The issue is made more problematic by the fact that there are terms that used to be innocuous but aren’t any more. Most people know that the word “gay” doesn’t mean what it used to and no longer use it to describe someone feeling happy. There are also words that still retain their original, and harmless, meaning but are prone to cause trouble if used in conversation or discussion. “Niggardly,” for example, derives from the Old Norse word hnoggr, meaning “stingy,” but I would not use the word today because it sounds like something it isn’t. Likewise, a “faggot” is a bundle of firewood sticks, but nobody today should even think of using it.

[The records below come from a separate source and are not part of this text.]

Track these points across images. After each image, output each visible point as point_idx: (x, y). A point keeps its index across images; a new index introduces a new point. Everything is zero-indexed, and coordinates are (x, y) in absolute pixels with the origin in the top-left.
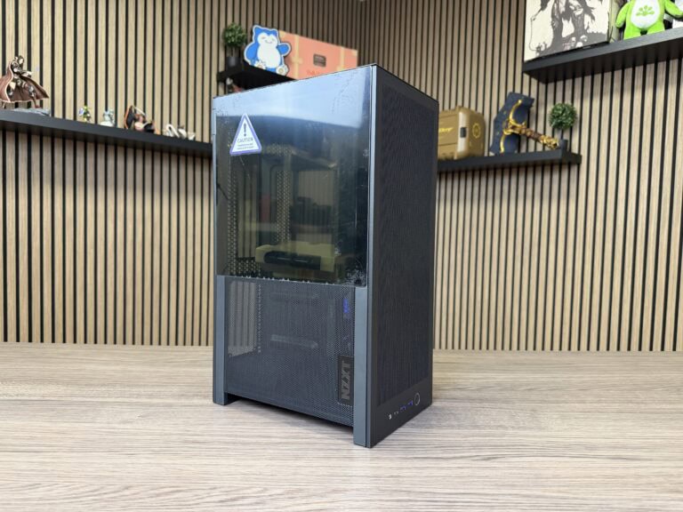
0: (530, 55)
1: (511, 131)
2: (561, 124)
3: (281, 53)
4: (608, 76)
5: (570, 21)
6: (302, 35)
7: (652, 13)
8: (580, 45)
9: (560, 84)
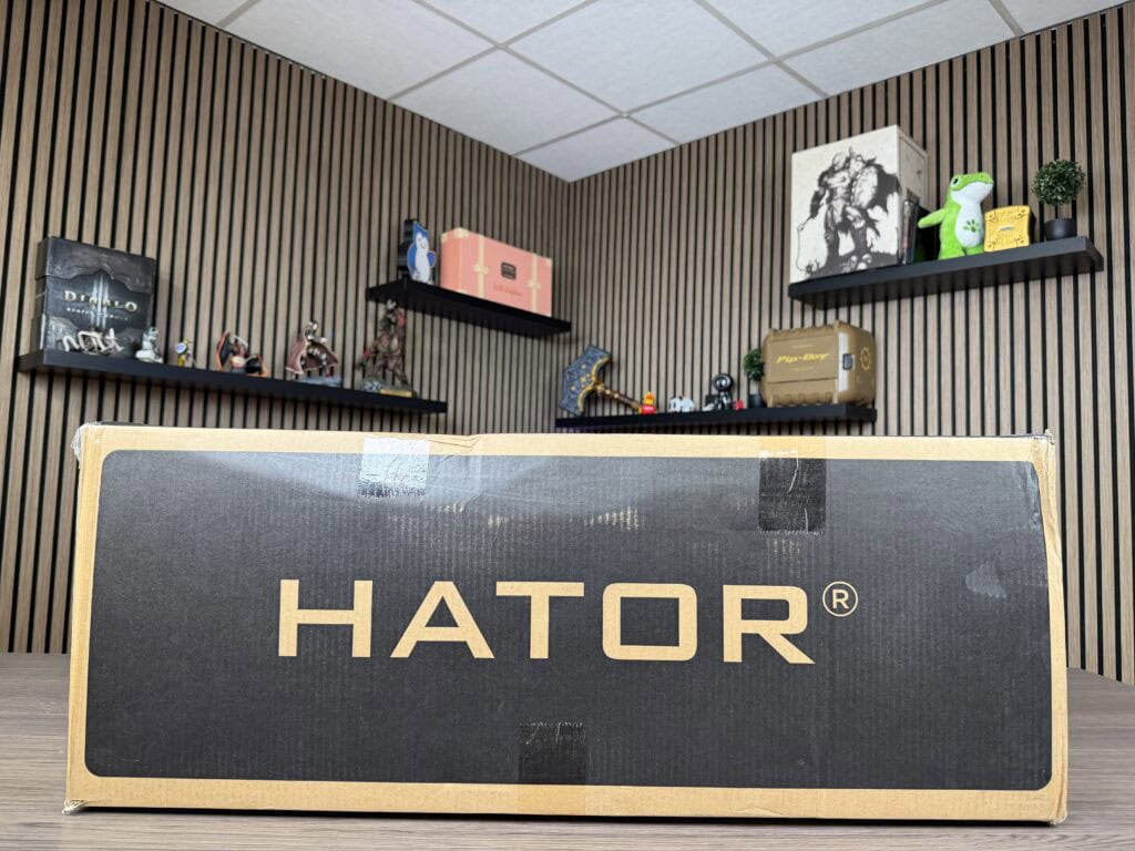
0: (797, 275)
4: (906, 304)
5: (849, 235)
6: (485, 234)
8: (862, 266)
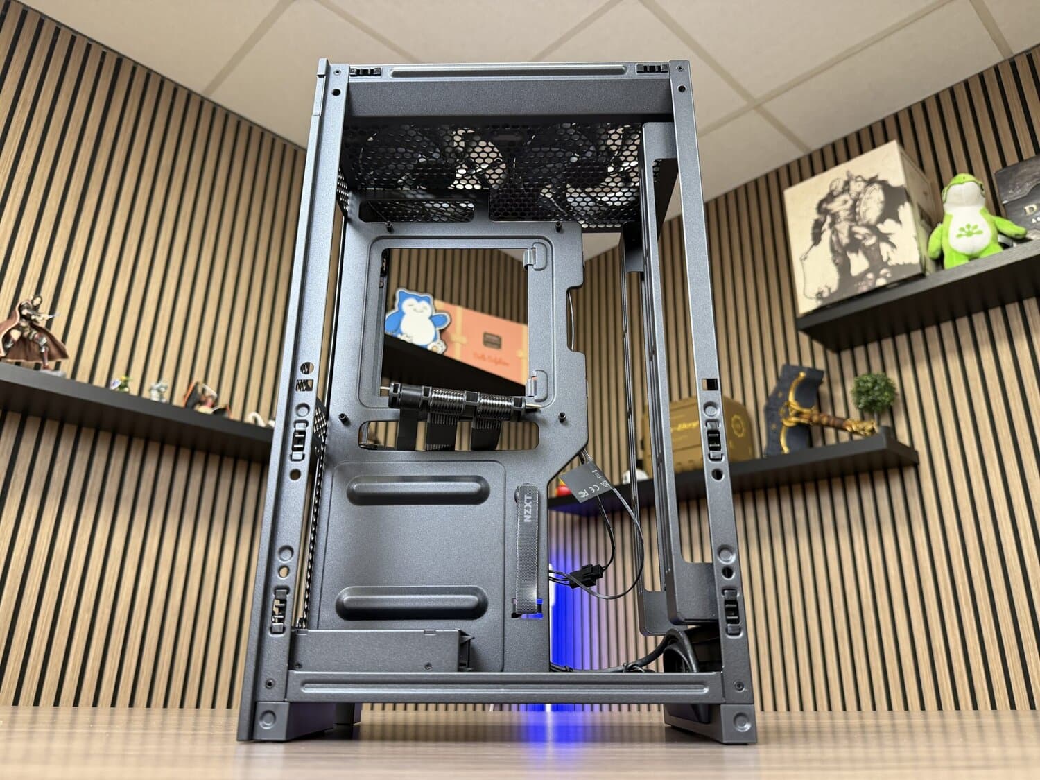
0: (806, 305)
1: (794, 419)
2: (874, 403)
3: (435, 326)
5: (861, 254)
6: (467, 306)
7: (980, 232)
8: (881, 282)
9: (859, 352)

There are also people who have gone beyond the facts to create false derivations. A widely circulated story says “rule of thumb” is a phrase of misogynistic origin that ought not to be used because it comes from an old law that a husband could beat his wife with a stick up to the width of his thumb. This is untrue; there never was such a law. The phrase originated with rough-and-ready measurements on the job by workers who used the width or length of their thumb as an estimate. Likewise, the term “to welsh” (refuse to pay money owed, usually from a lost bet) may or may not have its origins as a slander on the people of Wales (opinions of etymologists disagree). Should we retire these phrases anyway?

What about terms that whose origin is so obscure that it is not obvious? “Hip, hip (hooray)” was co-opted in early Nineteenth-Century Germany as a call to beat up Jews. It had no connection with that before then, and has had none since, so unless one is made aware (and most people aren’t) there is no way of inferring it from the term itself.

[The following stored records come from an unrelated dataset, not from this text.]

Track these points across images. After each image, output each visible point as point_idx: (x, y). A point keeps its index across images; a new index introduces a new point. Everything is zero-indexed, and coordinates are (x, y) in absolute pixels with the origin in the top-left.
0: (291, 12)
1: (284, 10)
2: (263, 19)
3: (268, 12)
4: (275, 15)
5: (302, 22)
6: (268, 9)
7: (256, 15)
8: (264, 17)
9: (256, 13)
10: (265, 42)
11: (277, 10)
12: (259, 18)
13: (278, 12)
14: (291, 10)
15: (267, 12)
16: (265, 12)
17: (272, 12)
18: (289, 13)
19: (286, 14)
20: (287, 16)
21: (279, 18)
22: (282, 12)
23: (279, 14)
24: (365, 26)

There is even at least one case of a marginalized group seeing a derogatory term and appropriating it. Half a century ago, the word “gay” to describe a person attracted to those of their own gender was not much used by the population at large, who called such a person a “queer.” The LGBTQ+ community took control of that word and made it their own.

What do we do to avoid stirring up problems? I try to avoid the use of any term that might cause problems in any context except an academic one. I make an effort to be aware of terms that refer to certain races, ethnicities, nationalities, colors, etc., that might be in my own speech or writing. If someone calls me out on something I say, I want to be ready to acknowledge my ignorance, learn, and try to do better in the future.

Above all, I want to work on having an open and honest mind, free from inappropriate or unfair attitudes. Hopefully, my use of language will reflect that, but at its basis it comes down to the message one means to convey. As George Carlin taught us, there are no bad words. There are bad thoughts. There are bad intentions. And there are words. I don’t want my words to suggest bad intentions. The occasions for unintended insensitivity, however, are very real.